PROTEST PLANNED AT NYC ST. PATRICK'S PARADE, AS LGBT GROUPS CALL ON COMMISSIONER KELLY TO PULL NYPD CONTINGENTS OUT OF ANTI-GAY MARCH.
Protest: Thursday 3/17, 11am-1pm, Fifth Ave. between 56th & 57th Streets.
New York – Lesbian, gay, bisexual and transgender activists today announced plans to protest NYPD participation in the New York City St. Patrick's Parade, which takes place this Thursday. The parade is touted by organizers as an explicitly “anti-gay, Catholic” event, and has been defined in court as a “private, religious procession” in order to preserve the right to exclude LGBT marchers. Protesters, organized by the group Irish Queers, contend that NYPD participation in such a parade is a violation of New York City's human rights code.
“Year after year, we watch thousands of uniformed NYPD participate in this anti-gay march. It reinforces everything LGBT people already fear about police: we're not safe with them, they haven't rejected discrimination, and they won't object when someone else discriminates,” said J.F. Mulligan, who plans to protest with Irish Queers.
“The very public anti-gay message that the police and the parade are sending makes us increasingly unsafe. This is the bigotry that tells thugs that it's fine to go to bash and kill queers, and alienates queer kids to the point where they commit suicide,” said Gaby Cryan of Irish Queers. “They're representing the city when they wear that uniform – and they're saying very clearly that the city is not for us.”
In advance of the parade, a group of eleven LGBT community organizations delivered a letter to NYPD Commissioner Ray Kelly calling for the full withdrawal of uniformed officers from the anti-gay march. Commissioner Kelly failed to respond to a similar request made last September.
The letter to Kelly connected participation in the anti-gay parade to “...ongoing problems of homophobic police departmental culture – including, at times, directly threatening or violent messages – visited on LGBT people by officers in environments where police control physical or cultural space,” and “...concerns that police are willing to treat homophobia in immigrant and religious community spaces as 'normal' or 'acceptable,' and are therefore unavailable to LGBT people in those zones.”

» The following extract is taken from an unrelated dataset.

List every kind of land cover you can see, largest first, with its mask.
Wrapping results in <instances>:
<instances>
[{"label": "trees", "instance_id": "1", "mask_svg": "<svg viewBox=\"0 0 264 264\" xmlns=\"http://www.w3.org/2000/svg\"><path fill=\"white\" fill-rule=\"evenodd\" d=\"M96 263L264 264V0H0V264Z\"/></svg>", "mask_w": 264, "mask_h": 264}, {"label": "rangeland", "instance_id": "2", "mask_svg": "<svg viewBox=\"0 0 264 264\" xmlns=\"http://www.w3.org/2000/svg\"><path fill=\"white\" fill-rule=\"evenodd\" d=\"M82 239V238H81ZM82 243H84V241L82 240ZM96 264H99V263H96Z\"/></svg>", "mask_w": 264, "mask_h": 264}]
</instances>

The letter, delivered earlier today, is signed by Irish Queers, ACT UP-NY, the Jim Owles Liberal Democratic Club, Lambda Independent Democrats of Brooklyn, Metropolitan Community Church of NY, the NY Association for Gender Rights Advocacy, OUTlaw (Benjamin N. Cardozo School of Law), Queerocracy, Queers for Economic Justice and SALGA-NYC, Serving the Desi Queer Community, as well as the LGBT Advisory Committee to the NYPD. Full text is at www.irishqueers.org.